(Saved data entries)
════

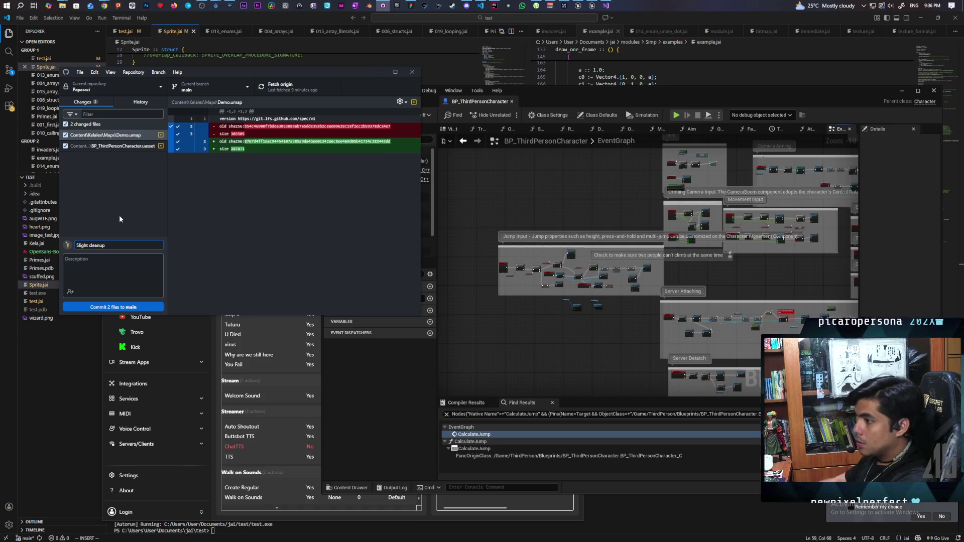
pyautogui.press('ctrl+Return')
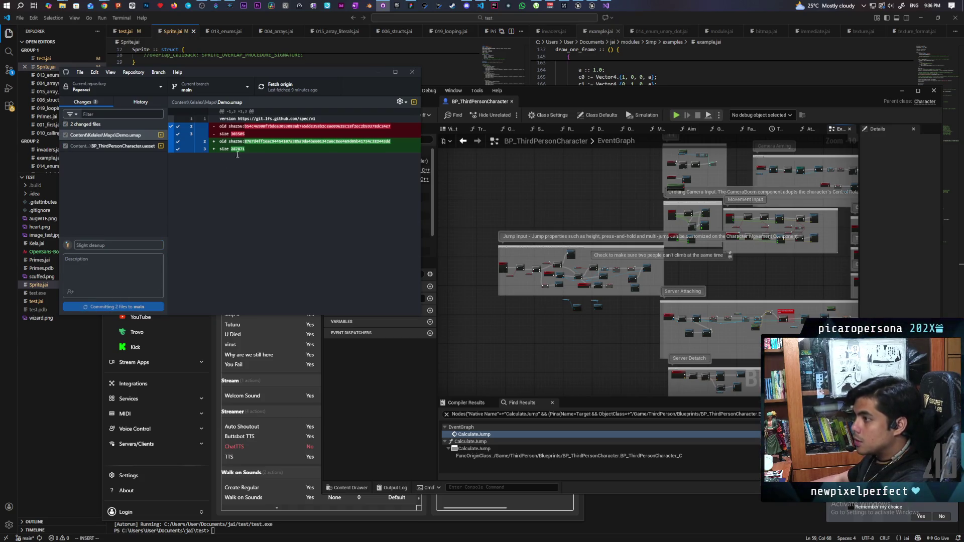
pyautogui.press('ctrl+p')
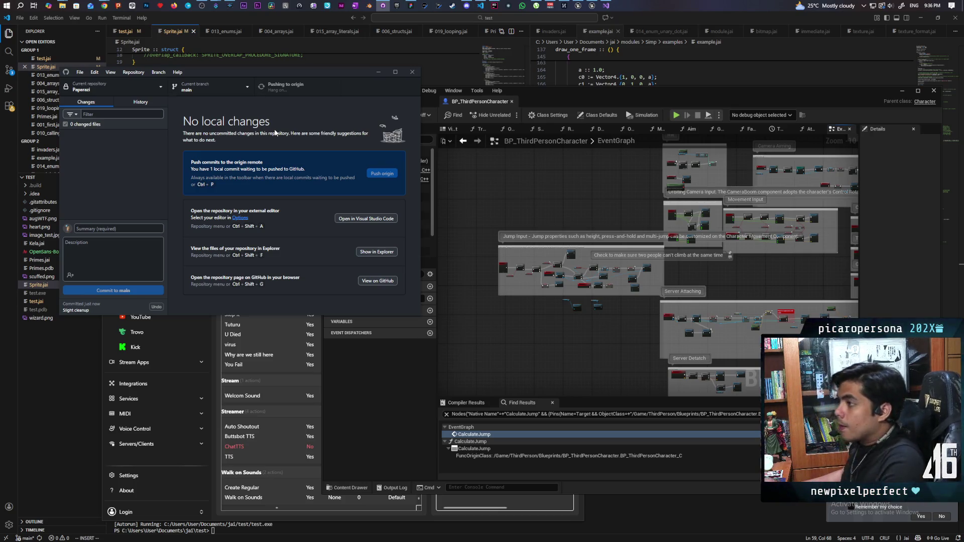
# From the Chrome stream tab, open the Software and Game Development category's live channels
pyautogui.moveTo(104, 5)
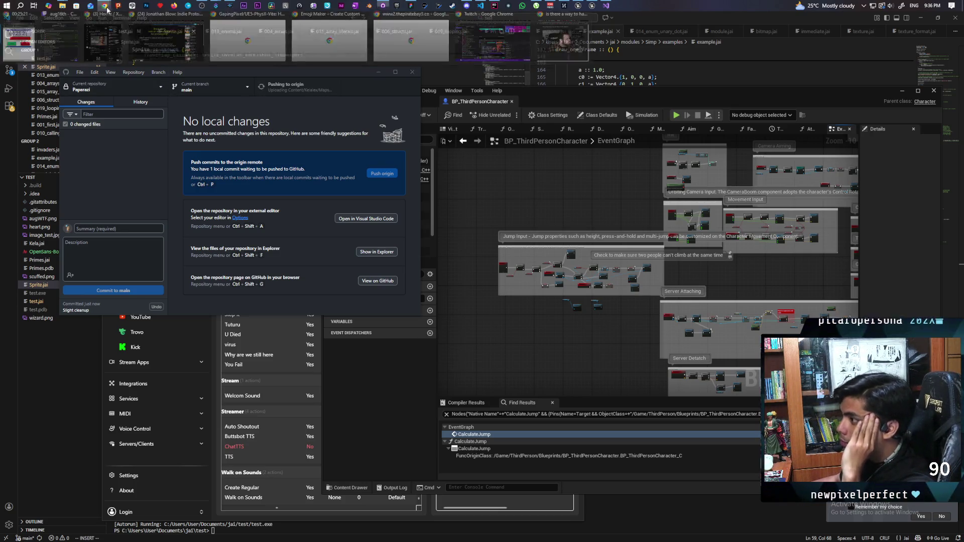
pyautogui.click(482, 45)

════

[EXERCISE]
Where the line containing "# From the Chrome" appears in the entries above, start there and set down every line exactly through the last one, inclusive; omit pictures.

[EXERCISE OUTPUT]
# From the Chrome stream tab, open the Software and Game Development category's live channels
pyautogui.moveTo(104, 5)
pyautogui.click(482, 45)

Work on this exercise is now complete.